Britain has attracted investment and skilled people in large part because our post-1988 tax system was reasonably clear, didn’t penalise money-making and was not subject to abrupt changes in direction. This reputation, already badly damaged by Labour’s tax hikes on non-doms, capital gains and high-earners (once again, all supported by the Tories), was finally buried in the Pre-Budget Report. Mr Osborne’s response was to dance on its grave.

But what is most worrying about the Labour/Tory hang-a-banker mood is that it shows that, even now, neither Chancellor nor shadow Chancellor has grasped what caused the recession. Both seem to think that bonuses led Britain into disaster when the root cause was a giant intellectual error shared by much of the political and financial establishment. They wrongly regarded low consumer price inflation as a panacea and ignored the excessive growth in the supply of money and credit, which fuelled bubbles in asset prices. The Bank of England kept rates too low; everyone ignored the build-up of liquidity in Asia. Regulators, convinced that fancy mathematics had tamed risk, actually encouraged banks to whittle down their reserves and lend to subprime borrowers.

To be sure, this is a more complex analysis than ‘those bankers did it’. And, alas, it seems too complex for the Conservatives, who seem to find it easier to pretend that bonuses were the root problem. This intellectual error was horribly clear on Wednesday, from both sides of the House.

Remarkably, many in the government as well as the opposition appear to have convinced themselves that City institutions are sitting ducks that will never relocate to more pleasant climes. The reason? Apparently they like the schools. They like the time zone. And all giant financial institutions need a giant government to bail them out in case of a crisis, we are told, which means that they will never leave the UK. The taxes will be a price worth paying for the safety net, the type of which was not available in Iceland.

But if Mr Osborne had his economic hat on, rather than his electioneering one, he might consider a few facts. There are more immigrants in the financial sector (16 per cent) than any other (including construction and catering). These are people who have already packed their bags once to move here; why would they not do so again? London is one third immigrant, investment banks and hedge funds even more so. The Brits who accept invitations to politicians’ dinner parties may swear they will never migrate. They may even be telling the truth. But it is the Japanese, French and Americans who will take their tax revenues elsewhere.

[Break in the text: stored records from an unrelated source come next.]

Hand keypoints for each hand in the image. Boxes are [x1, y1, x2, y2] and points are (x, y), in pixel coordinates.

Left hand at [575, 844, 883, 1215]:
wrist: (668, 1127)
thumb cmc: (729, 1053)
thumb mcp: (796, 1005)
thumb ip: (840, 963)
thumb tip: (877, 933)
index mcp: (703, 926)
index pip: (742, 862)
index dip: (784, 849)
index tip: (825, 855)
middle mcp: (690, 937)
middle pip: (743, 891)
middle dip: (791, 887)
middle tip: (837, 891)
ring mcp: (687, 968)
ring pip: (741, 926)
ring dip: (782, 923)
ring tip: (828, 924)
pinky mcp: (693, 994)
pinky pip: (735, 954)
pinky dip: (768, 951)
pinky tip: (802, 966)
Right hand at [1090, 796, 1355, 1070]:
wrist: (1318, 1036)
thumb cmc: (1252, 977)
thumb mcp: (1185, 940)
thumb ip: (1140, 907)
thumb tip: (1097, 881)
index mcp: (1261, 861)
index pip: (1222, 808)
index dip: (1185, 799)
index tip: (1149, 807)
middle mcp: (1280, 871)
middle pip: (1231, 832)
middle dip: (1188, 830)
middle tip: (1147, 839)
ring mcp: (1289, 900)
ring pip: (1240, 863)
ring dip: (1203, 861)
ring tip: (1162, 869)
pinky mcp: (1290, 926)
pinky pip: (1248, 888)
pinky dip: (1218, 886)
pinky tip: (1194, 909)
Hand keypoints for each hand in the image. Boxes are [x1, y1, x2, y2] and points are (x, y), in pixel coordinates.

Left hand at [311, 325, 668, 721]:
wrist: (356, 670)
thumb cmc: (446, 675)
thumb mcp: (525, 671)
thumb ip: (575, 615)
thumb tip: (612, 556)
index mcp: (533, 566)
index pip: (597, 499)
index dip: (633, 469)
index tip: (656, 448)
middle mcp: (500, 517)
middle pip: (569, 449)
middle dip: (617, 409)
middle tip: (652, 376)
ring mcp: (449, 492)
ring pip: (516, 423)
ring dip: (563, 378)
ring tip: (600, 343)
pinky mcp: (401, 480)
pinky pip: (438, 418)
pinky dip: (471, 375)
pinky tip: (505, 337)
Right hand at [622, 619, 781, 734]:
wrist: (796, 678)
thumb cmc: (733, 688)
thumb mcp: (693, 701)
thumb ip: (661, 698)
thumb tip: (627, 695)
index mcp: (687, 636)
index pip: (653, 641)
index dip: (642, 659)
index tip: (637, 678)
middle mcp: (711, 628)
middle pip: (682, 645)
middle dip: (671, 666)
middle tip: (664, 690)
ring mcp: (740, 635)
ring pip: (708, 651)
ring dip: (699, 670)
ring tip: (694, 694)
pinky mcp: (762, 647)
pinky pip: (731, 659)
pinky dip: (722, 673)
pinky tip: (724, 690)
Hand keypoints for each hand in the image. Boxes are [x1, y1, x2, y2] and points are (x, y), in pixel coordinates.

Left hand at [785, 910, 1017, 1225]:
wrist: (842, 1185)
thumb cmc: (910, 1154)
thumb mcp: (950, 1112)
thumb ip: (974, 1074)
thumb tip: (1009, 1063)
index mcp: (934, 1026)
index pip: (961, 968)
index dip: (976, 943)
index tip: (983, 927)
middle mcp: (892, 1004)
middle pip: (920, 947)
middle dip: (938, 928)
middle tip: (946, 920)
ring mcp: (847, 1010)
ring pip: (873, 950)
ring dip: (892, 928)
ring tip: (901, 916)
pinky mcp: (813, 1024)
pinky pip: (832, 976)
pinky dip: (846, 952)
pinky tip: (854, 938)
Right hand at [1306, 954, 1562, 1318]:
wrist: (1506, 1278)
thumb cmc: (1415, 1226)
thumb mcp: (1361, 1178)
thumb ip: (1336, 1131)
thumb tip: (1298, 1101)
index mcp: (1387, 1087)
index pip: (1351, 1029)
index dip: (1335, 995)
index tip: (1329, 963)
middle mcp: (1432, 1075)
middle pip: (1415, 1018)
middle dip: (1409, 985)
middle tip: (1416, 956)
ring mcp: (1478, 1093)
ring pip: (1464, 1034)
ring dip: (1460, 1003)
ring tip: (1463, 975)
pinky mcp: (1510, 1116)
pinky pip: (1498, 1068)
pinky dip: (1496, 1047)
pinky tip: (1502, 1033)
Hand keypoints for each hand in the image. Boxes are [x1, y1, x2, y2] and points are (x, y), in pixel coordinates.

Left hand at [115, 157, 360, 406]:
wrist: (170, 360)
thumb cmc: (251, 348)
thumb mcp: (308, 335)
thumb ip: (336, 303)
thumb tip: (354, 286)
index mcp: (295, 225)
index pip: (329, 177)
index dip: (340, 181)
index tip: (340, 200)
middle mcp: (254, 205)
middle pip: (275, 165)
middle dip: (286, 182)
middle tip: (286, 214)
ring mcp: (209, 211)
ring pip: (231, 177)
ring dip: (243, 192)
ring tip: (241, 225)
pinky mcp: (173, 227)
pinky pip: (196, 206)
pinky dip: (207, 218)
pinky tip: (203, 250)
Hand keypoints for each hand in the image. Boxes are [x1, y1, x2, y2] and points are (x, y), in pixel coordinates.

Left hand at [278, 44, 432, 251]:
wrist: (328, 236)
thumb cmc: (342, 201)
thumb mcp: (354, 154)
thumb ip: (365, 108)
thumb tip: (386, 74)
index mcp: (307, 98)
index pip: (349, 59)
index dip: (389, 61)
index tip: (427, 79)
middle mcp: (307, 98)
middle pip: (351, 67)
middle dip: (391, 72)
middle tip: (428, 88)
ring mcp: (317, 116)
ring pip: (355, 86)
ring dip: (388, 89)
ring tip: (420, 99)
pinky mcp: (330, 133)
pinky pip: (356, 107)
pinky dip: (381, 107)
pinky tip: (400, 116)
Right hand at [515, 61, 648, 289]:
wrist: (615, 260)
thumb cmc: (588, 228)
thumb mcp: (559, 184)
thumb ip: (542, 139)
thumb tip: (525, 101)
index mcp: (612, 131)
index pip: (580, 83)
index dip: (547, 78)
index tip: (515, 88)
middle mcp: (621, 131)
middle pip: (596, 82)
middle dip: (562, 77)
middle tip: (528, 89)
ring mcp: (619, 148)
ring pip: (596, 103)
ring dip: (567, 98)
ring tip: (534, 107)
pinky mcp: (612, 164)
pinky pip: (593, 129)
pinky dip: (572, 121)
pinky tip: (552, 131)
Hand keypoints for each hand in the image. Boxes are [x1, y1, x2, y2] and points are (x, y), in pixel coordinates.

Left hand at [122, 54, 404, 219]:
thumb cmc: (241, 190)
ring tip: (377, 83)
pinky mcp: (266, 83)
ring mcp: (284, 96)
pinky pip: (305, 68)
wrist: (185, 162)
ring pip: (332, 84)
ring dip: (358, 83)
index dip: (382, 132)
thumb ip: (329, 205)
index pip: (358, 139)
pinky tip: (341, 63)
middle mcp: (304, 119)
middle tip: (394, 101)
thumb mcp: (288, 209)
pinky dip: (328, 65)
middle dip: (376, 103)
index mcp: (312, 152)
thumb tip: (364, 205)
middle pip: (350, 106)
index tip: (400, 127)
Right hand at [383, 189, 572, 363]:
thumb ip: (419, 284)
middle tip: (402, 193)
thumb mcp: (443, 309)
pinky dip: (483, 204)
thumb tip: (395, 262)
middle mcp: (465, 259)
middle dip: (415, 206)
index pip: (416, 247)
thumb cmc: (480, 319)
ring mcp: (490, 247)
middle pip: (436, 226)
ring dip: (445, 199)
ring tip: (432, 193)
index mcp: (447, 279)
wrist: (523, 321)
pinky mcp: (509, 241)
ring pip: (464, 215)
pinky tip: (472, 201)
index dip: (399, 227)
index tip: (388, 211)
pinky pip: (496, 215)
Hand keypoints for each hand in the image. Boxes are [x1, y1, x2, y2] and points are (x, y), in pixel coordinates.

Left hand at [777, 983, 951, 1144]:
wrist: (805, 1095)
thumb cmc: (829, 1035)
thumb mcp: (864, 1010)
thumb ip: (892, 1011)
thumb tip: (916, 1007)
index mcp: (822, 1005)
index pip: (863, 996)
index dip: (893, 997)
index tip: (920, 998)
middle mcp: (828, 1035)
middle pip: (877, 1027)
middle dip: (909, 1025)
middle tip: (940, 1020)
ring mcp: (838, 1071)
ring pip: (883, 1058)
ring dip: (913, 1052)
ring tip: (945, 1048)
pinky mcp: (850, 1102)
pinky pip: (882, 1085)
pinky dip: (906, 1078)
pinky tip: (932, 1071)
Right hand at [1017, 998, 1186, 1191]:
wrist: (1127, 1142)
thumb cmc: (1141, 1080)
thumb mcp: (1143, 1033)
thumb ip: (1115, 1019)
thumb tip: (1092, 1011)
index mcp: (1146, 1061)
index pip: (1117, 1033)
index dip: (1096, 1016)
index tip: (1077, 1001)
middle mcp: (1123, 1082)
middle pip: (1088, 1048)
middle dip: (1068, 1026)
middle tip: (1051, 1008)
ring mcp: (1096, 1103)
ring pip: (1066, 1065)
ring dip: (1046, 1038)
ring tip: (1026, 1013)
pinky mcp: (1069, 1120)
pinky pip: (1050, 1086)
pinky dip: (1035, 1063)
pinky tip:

HSBC’s boss has just quietly relocated to Hong Kong. The Obama administration is making a distinction between the banks still on the government’s payroll (such as Citigroup) and those that have reprivatised themselves, such as Goldman Sachs. Absurdly, neither the Tories nor Labour seem to recognise the crucial distinction between RBS, which has taken billions in capital from the government, and Barclays, which hasn’t taken a penny.

Even if the bigger banks don’t quit, hedge funds, insurance companies and other smaller players will; and new firms and people won’t move here. And we can forget about the G20 acting as a cartel to guarantee no hiding place for the bankers: the Labour-Tory consensus on hitting the City is putting London at a huge disadvantage. The Swiss papers are full of stories of refugees from London coming to stay. Americans and other bankers are starting to refuse to move to London. Without their money, the poorest in Britain will have to pay more to plug Labour’s gargantuan deficit.

Britain has only one hope for recovery. That is to nurture investment, improve education, encourage entrepreneurs and robustly defend its status as a reformed, calmer but still pre-eminent global financial sector. As setbacks go, the Pre-Budget Report was hard to beat.

Allister Heath is editor of City A.M.